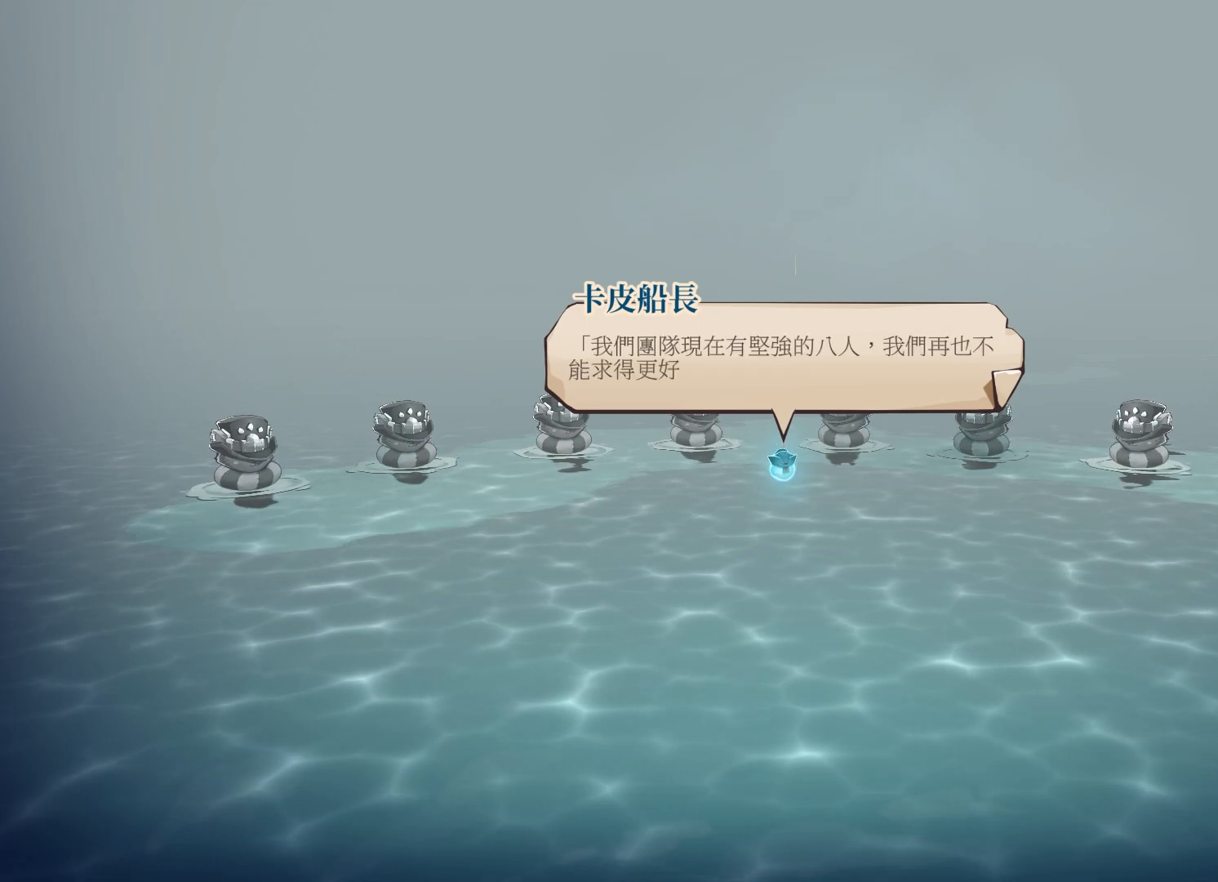
{"buttons": [], "left_stick": "center", "right_stick": "center", "events": []}
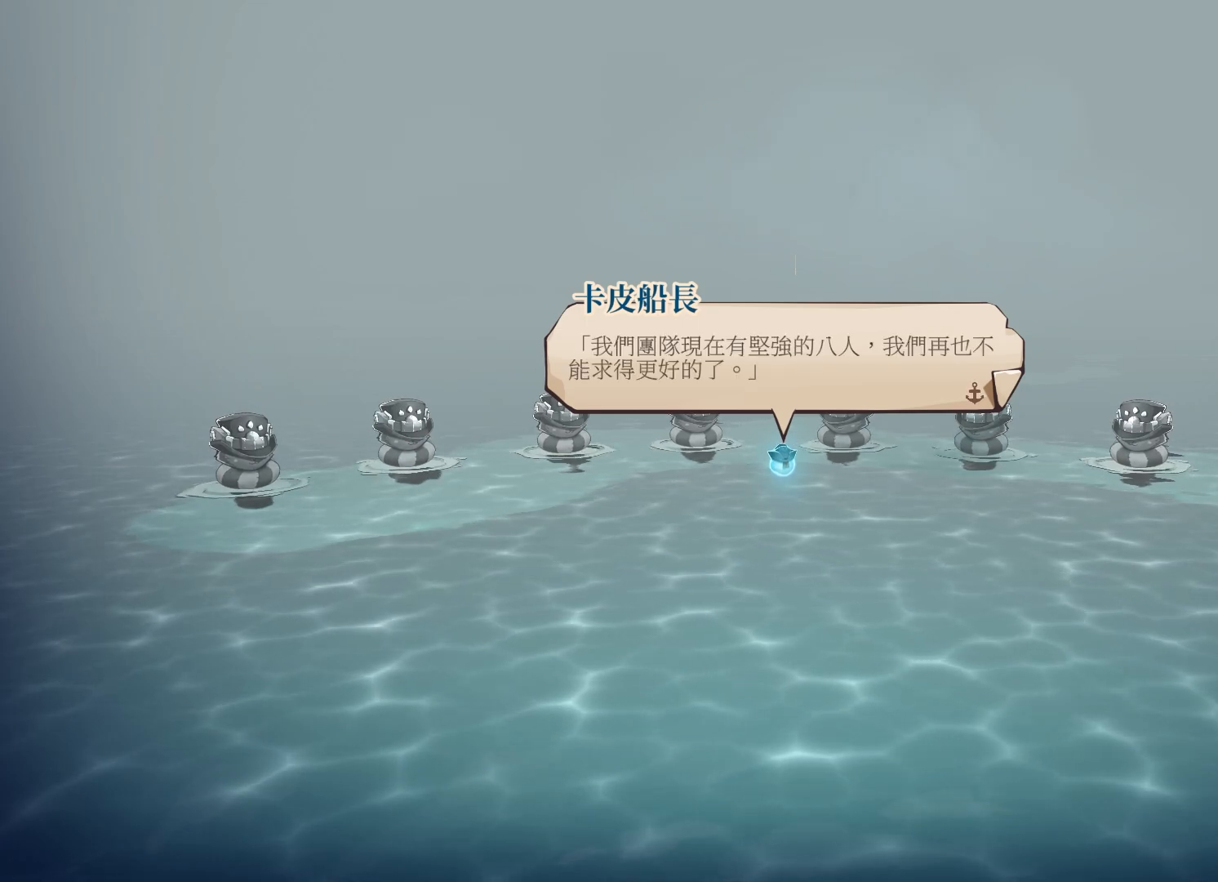
{"buttons": [], "left_stick": "center", "right_stick": "center", "events": []}
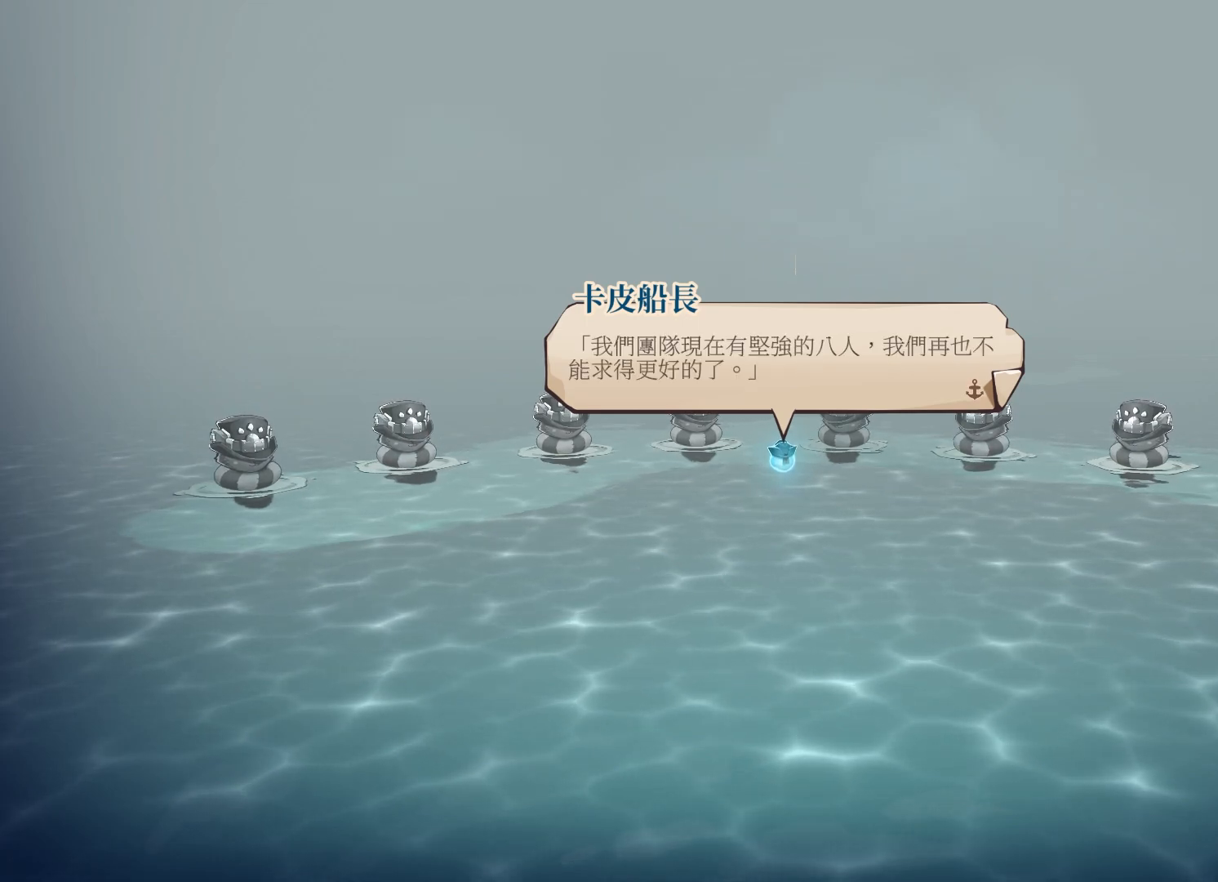
{"buttons": [], "left_stick": "center", "right_stick": "center", "events": []}
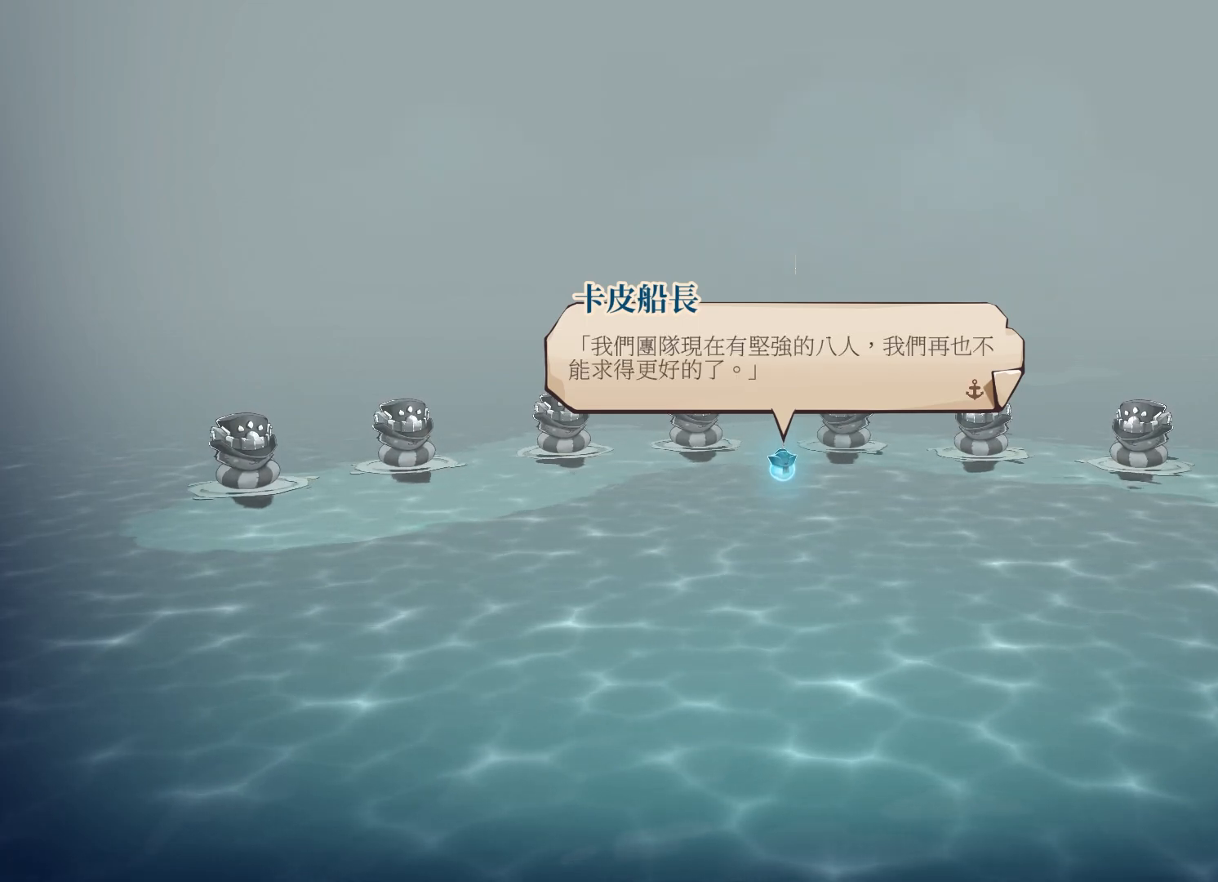
{"buttons": [], "left_stick": "center", "right_stick": "center", "events": []}
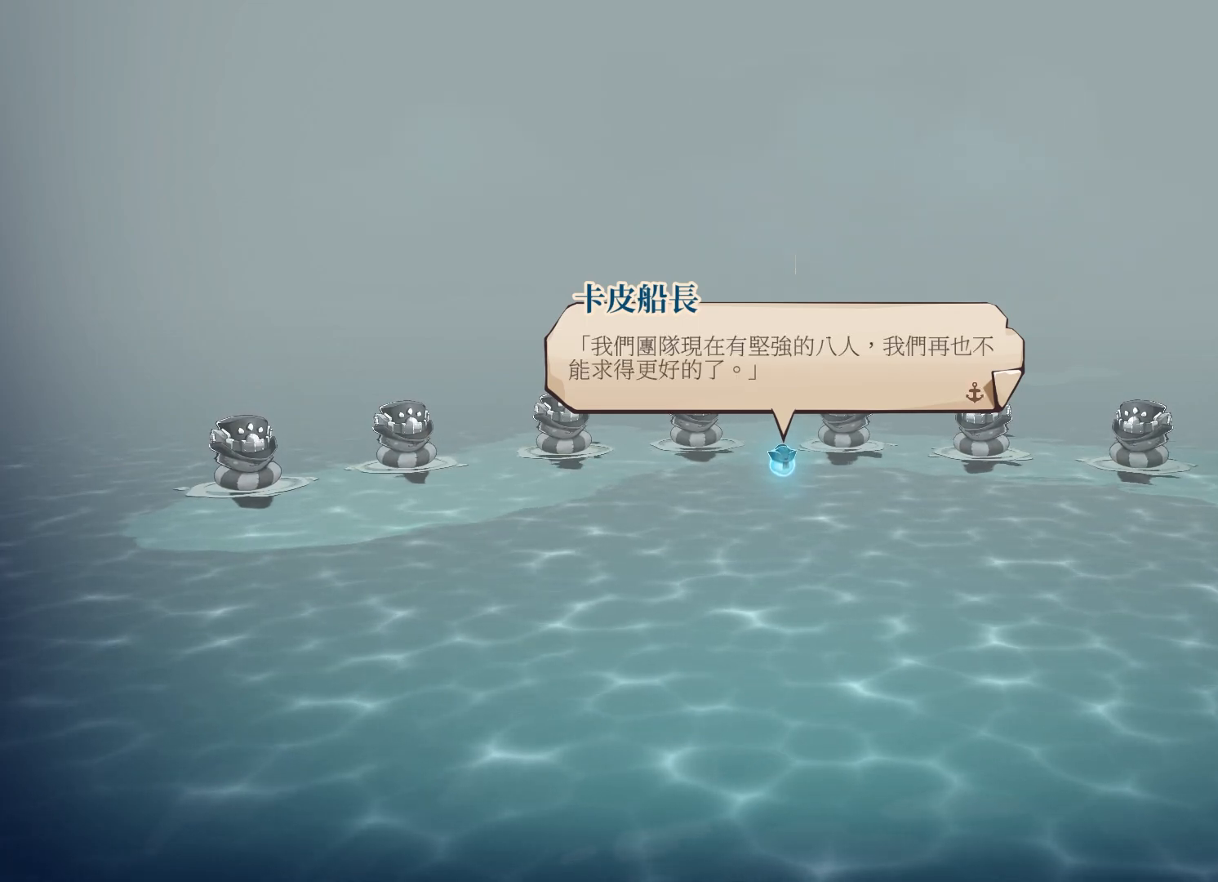
{"buttons": [], "left_stick": "center", "right_stick": "center", "events": [[200, "A", "down"], [333, "A", "up"]]}
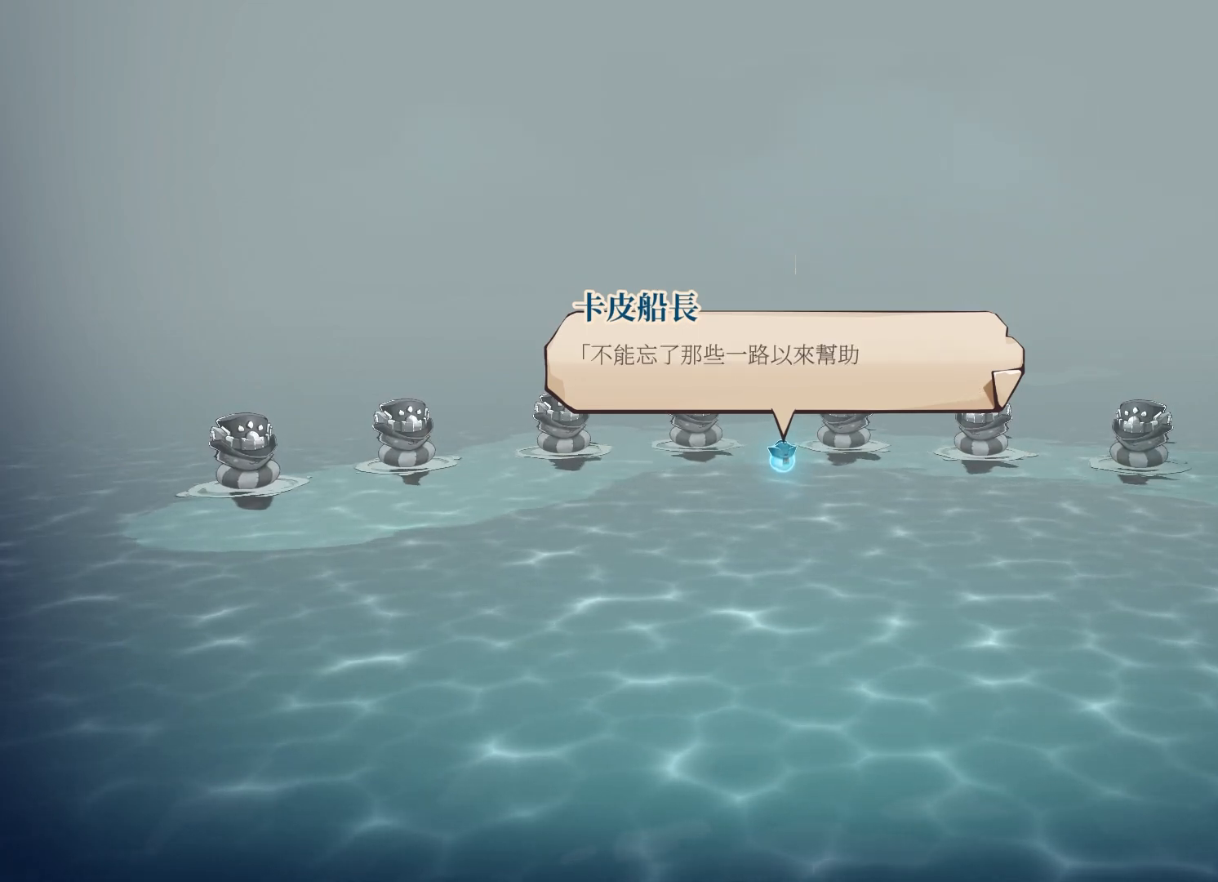
{"buttons": ["A"], "left_stick": "center", "right_stick": "center", "events": [[450, "A", "down"]]}
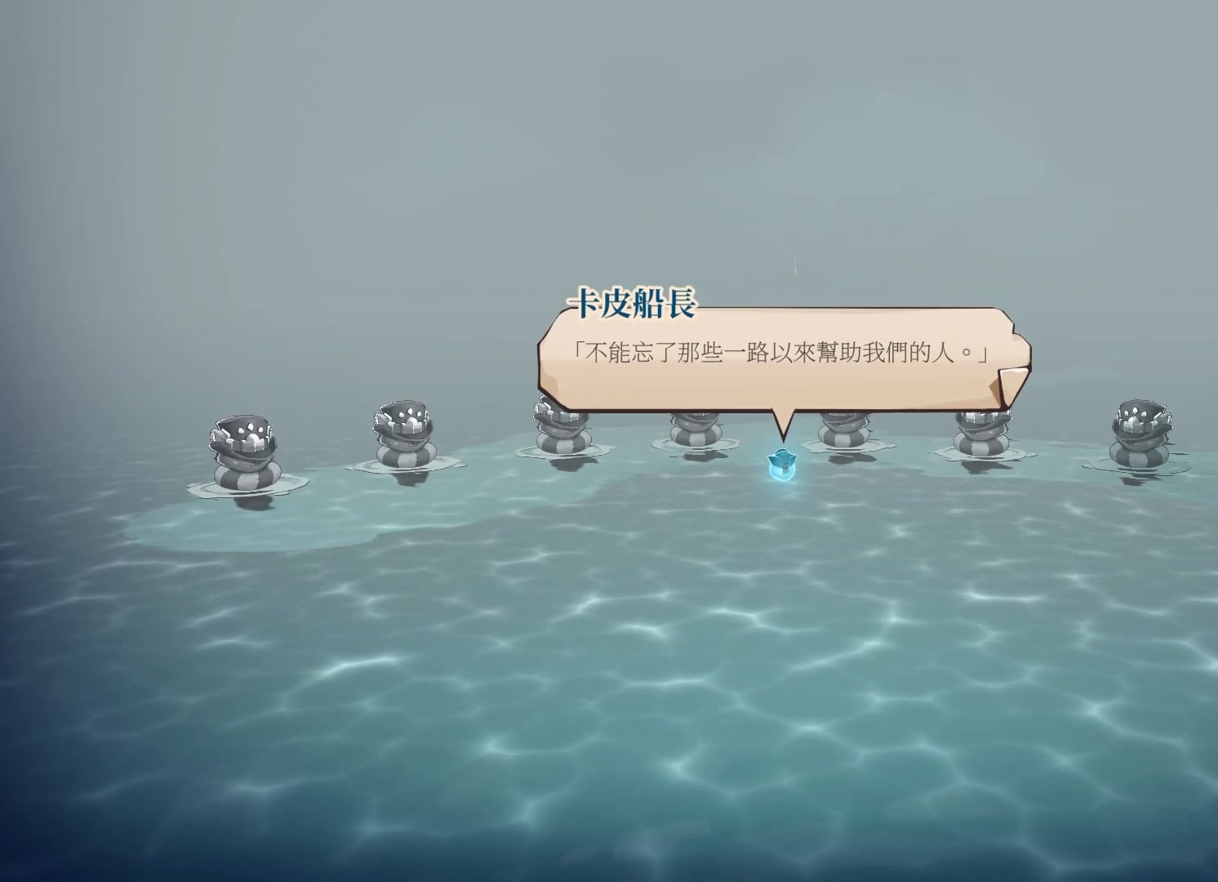
{"buttons": [], "left_stick": "center", "right_stick": "center", "events": [[100, "A", "up"]]}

■ Work order ■
With the pictures set aside, please write out all of the records above exactly.

■ Result below ■
{"buttons": [], "left_stick": "center", "right_stick": "center", "events": []}
{"buttons": [], "left_stick": "center", "right_stick": "center", "events": []}
{"buttons": [], "left_stick": "center", "right_stick": "center", "events": []}
{"buttons": [], "left_stick": "center", "right_stick": "center", "events": []}
{"buttons": [], "left_stick": "center", "right_stick": "center", "events": [[200, "A", "down"], [333, "A", "up"]]}
{"buttons": ["A"], "left_stick": "center", "right_stick": "center", "events": [[450, "A", "down"]]}
{"buttons": [], "left_stick": "center", "right_stick": "center", "events": [[100, "A", "up"]]}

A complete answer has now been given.